One weakness might be that the movie is packed with so many interesting characters, which left me wanting more time with them. This is especially true with Master Rhino (Victor Garber), Master Ox (Dennis Haysbert) and Master Croc (Jean-Claude Van Damme), the new formidable kung fu masters that Po and the gang try to rescue in the bustling Gongmen City. It’s understandable that only so many characters get screen time, but when there are this well-designed and acted, I couldn’t help but to want to know more about them. Since there will supposedly be a total of six of these movies (surprisingly, no complaints from this fan), I’m going to guess that we will see more of these guys, and then some.

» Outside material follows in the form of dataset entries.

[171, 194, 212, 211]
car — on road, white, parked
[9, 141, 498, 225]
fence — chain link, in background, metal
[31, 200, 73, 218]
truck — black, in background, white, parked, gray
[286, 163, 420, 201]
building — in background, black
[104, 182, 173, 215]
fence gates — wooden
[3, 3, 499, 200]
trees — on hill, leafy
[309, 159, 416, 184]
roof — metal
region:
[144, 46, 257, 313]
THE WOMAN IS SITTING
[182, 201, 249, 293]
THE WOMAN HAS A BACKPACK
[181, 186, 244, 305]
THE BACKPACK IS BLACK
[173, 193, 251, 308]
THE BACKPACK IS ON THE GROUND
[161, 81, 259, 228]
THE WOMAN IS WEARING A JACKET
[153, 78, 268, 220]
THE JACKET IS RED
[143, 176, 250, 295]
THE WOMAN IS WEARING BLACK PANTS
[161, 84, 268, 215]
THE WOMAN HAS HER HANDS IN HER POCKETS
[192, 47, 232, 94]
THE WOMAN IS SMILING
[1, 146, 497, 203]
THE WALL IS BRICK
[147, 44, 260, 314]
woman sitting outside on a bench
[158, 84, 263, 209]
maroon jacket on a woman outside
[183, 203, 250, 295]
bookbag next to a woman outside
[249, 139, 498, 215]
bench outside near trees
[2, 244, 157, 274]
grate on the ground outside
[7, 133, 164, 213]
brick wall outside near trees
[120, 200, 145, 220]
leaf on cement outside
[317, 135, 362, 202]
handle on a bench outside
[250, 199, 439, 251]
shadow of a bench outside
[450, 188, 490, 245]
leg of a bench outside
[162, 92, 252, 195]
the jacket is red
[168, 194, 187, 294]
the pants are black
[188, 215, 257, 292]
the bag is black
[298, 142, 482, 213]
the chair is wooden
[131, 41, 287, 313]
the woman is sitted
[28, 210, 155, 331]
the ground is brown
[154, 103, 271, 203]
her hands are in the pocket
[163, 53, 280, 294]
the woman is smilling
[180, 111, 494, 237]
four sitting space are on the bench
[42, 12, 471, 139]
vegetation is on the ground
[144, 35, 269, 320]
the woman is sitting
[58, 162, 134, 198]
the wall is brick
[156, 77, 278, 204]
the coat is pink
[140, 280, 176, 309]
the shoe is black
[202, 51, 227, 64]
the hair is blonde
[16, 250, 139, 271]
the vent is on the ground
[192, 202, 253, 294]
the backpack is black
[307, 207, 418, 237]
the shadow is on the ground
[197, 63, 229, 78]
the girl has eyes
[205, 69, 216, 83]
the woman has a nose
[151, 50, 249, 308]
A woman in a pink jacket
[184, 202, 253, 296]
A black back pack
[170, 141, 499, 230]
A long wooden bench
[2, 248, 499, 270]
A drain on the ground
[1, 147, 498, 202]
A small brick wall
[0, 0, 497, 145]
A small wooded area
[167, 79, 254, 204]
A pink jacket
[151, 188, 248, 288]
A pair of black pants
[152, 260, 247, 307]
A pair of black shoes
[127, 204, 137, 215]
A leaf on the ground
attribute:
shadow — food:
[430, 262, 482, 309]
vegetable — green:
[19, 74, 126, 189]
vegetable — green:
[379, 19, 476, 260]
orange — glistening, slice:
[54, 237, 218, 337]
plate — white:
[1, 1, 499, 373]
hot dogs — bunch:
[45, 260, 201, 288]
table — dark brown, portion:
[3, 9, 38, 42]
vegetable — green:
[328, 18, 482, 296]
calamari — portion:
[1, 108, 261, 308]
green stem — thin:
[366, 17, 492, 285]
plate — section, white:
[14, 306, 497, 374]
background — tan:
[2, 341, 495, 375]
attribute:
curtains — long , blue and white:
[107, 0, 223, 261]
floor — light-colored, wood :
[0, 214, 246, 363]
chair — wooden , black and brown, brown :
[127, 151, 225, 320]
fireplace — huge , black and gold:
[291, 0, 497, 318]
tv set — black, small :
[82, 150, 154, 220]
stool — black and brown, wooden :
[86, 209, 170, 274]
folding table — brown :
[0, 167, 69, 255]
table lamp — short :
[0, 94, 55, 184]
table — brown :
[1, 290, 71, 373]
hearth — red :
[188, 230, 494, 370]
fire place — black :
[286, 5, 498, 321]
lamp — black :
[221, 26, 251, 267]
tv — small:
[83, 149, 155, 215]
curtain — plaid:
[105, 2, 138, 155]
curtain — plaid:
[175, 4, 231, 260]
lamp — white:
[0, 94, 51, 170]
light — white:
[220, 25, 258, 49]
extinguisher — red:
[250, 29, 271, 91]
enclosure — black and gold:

That’s a minor gripe though, considering that plenty of development and care is given to the characters crucial to this particular story. In a rare turn for animated films, we actually get a well-developed villain in Shen, complete with his own realized backstory that serves as the source of his motivation. Oldman is menacing in his line delivery, yet produces the right balance of fear and quirk, that easily draws in viewers. The unpredictable Shen is well adept in martial arts, equipped with sharp knives under his wings, but he’s more of a thinker than a fighter.
Shen has his right hand wolf (Danny McBride) to take care of his dirty work though, leading his army of bandits, who fight and steal their way across the land at the service of their lord. But Shen can’t escape the prophesy told years ago by a wise Soothsayer (a fantastic Michelle Yeoh), that proclaimed that a black and white warrior would be the end of him, if he didn’t change his dark ways.
Black’s recent live-action comedic turns have been excruciating, so his return to the roly poly role of Po is welcome. Playing more for drama than laughs this time around, (make no mistake, there are plenty of laughs), what resonates most is Po’s struggle with who he is as he starts to remember images from his cub years. Some of Black’s best work is the interaction he has with Jolie and Hong. As Tigress, Jolie has accepted Po as a dear friend and is willing to challenge him to see himself for who he is. At the same time, Hong touchingly portrays Mr. Ping as the father goose worried that he might lose his son, once the truth is revealed.
Like many animated action movies, “Kung Fu Panda 2” concludes with the inevitable epic smackdown, yet this final battle finds Po channeling the one lesson his Master had impressed upon him. We see it coming all along, but the way in which Po dispenses what he has learned is simply breathtaking. It’s a touching emotional climax that gives a fitting response to the story’s search for identity and purpose. Ultimately, this sequel was pleasing on a variety of levels, so much so that for once I didn’t cringe at its blatant set-up for another movie. I can’t wait to spend more time with these animals.